Hours and miles sped by before the uncomfortableness of the car seat began to prick Sheila awake. Her neck was stiff and sore and her head was bouncing against the backrest.
Rubbing the crook in her neck, Sheila slowly opened her eyes. With difficulty, she focused her gaze on the
countryside. It resembled the west Texas landscape in many respects, but the looming range of the Sierra Madre Mountains in front of them confirmed they were in Mexico.
They were no longer traveling on the modern highway. A rutted dirt track stretched through the bush before them, the rough road jolting them. Sheila glanced at Brad in confusion.
“Where are we?” Her throat was parched and cottony, thickening her voice to a husky sound.
The set of his jaw was grim and angry. He couldn’t spare a glance from the uneven track to look at her. “We are supposed to be on a shortcut through the mountains to the west coast, but I don’t think the stupid Mexican who told me about it knew what he was talking about.”
“It’s quite impossible that you could have taken the wrong turn,” Sheila remarked with dry sarcasm.
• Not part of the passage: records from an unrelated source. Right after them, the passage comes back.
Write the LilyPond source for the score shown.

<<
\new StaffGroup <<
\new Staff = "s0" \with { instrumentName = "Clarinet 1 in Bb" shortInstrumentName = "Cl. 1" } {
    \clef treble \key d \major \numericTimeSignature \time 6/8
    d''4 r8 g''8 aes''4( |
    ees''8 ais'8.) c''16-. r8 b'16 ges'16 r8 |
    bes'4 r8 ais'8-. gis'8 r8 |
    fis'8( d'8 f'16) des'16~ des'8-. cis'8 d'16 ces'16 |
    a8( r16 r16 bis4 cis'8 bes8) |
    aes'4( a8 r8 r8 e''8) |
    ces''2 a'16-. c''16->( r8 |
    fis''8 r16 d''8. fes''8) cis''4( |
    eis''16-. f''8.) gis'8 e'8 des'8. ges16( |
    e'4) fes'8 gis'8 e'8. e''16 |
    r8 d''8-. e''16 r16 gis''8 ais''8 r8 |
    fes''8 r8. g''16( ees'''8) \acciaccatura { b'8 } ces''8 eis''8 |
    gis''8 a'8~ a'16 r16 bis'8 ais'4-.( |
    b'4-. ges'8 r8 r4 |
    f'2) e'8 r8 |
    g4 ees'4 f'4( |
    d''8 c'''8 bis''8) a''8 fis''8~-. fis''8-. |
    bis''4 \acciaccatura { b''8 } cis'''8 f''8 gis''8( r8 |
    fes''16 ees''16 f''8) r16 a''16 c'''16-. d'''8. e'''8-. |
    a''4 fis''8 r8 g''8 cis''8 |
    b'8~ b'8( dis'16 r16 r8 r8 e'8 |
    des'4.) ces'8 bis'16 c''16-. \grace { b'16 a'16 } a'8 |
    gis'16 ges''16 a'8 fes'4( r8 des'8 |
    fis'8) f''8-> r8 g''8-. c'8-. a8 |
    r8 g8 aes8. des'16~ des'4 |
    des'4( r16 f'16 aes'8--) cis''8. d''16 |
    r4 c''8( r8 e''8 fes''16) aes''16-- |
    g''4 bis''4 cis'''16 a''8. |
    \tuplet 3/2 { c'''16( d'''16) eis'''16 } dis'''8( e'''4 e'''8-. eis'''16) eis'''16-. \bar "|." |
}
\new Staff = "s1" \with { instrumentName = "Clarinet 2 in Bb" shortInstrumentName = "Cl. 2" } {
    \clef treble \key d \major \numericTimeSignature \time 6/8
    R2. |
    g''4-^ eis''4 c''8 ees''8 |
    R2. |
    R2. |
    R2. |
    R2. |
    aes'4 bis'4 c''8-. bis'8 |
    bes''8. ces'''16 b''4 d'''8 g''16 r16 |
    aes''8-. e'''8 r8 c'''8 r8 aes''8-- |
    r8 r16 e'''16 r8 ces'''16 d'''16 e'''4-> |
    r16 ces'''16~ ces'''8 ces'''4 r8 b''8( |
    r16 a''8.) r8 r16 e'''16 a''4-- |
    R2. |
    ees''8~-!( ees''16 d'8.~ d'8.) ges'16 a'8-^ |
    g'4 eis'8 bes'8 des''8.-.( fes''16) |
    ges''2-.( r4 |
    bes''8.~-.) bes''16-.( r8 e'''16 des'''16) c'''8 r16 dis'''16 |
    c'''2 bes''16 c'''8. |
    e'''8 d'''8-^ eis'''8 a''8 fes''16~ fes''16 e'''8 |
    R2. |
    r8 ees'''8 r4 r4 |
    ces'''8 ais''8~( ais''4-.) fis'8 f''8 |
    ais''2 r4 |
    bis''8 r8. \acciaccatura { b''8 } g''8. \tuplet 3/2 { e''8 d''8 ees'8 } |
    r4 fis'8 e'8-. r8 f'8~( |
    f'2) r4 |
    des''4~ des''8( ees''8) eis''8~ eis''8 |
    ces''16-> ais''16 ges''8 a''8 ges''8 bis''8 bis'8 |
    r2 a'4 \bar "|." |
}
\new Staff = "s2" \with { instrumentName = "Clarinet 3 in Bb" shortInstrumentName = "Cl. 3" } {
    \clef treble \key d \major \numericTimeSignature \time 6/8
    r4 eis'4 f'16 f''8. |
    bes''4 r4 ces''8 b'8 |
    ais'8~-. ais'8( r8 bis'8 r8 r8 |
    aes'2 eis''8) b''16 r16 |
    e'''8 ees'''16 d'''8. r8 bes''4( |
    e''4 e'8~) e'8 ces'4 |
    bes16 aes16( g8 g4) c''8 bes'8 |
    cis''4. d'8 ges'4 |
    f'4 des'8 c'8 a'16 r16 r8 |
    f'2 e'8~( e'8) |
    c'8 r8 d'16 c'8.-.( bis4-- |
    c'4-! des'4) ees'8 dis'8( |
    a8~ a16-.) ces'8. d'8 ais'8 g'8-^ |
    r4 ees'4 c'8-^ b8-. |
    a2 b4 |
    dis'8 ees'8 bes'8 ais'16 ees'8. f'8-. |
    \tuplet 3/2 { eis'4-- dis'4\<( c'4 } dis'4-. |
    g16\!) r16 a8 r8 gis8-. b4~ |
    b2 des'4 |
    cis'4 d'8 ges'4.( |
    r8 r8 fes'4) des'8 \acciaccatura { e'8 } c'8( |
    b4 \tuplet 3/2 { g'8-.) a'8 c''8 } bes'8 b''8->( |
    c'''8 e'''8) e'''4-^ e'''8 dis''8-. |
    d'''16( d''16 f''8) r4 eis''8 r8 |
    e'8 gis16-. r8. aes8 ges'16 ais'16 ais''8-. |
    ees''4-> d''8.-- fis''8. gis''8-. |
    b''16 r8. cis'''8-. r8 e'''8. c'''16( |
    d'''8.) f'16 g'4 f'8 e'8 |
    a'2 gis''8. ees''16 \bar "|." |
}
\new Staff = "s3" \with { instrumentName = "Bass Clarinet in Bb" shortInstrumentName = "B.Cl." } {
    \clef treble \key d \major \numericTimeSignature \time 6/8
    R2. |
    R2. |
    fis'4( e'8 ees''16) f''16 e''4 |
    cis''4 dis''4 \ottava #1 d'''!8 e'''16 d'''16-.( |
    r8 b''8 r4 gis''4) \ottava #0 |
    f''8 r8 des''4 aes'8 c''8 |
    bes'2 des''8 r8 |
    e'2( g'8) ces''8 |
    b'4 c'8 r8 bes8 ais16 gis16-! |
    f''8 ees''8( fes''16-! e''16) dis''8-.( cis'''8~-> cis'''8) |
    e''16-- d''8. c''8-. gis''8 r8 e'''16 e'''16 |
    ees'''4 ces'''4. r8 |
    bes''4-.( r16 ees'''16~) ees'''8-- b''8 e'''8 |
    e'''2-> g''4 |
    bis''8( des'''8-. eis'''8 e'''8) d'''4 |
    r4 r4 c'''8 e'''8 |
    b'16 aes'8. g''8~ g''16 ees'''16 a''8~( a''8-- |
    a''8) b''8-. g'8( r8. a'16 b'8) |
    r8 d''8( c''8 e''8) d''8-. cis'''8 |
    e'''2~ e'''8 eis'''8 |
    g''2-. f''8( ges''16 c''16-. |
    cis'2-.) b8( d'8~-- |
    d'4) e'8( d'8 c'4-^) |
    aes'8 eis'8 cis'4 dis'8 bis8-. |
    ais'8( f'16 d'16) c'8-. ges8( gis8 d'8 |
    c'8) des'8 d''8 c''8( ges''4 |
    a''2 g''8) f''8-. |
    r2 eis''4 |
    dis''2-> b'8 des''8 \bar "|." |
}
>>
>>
His gaze slashed to her for a brief second and the steering wheel was nearly wrenched from his hands as a front tire bounced into a pothole.
“This is probably his idea of a good road, but it’s going to ruin this car,” Brad muttered.
It was nice of him to be concerned, Sheila thought cynically, considering it was her car that he was driving. But she kept silent. There was a chill in the air. She looked again to the fabled mountains and guessed that the higher elevation had caused the temperature to drop. Suppressing a shiver, she hugged her arms around her.
“It’s getting cold. Can’t you turn the heater on?”
“It isn’t working,” Brad snapped.
“Somewhere there is heat because the warning light on the dashboard is lit,” Sheila observed caustically. “Is that steam rising from the hood?”
Brad barked out a string of savage imprecations. Stopping the car and leaving the motor running, he charged out, slamming the door. Steam billowed into the air when he raised the hood.
With the same volatile impatience that had marked his departure, he returned to the driver’s seat and
angrily switched off the motor. He sat there for a charged minute, his hands clenching the wheel.
“Damn!” He pounded his fist against the wheel.
“What’s wrong?” Sheila was deriving a peculiar kind of satisfaction from his frustrated rage.
“A broken water hose,” Brad growled.
“Can you fix it?” Her eyes were rounded and blinkingly innocent of any deliberate provocation. He abhorred manual labor.
His face was livid with fury. “Oh, sure, I always carry around spare parts.”
“I didn’t know.” She shrugged. “I just thought that you might have foreseen the possibility of a breakdown and planned for it.”
“Just shut up, Sheila,” he snarled.
“What are we going to do now? Sit here and wait for someone to come along? This is such a well-traveled road that—”
With the swiftness of a striking cobra, his hand encircled her throat, choking off the rest of her words. The handsome face was mottled with rage as he brought it close to hers.
“Don’t open your mouth again until I tell you,” he ordered. His fingers slightly tightened their grip, causing Sheila to gasp for air.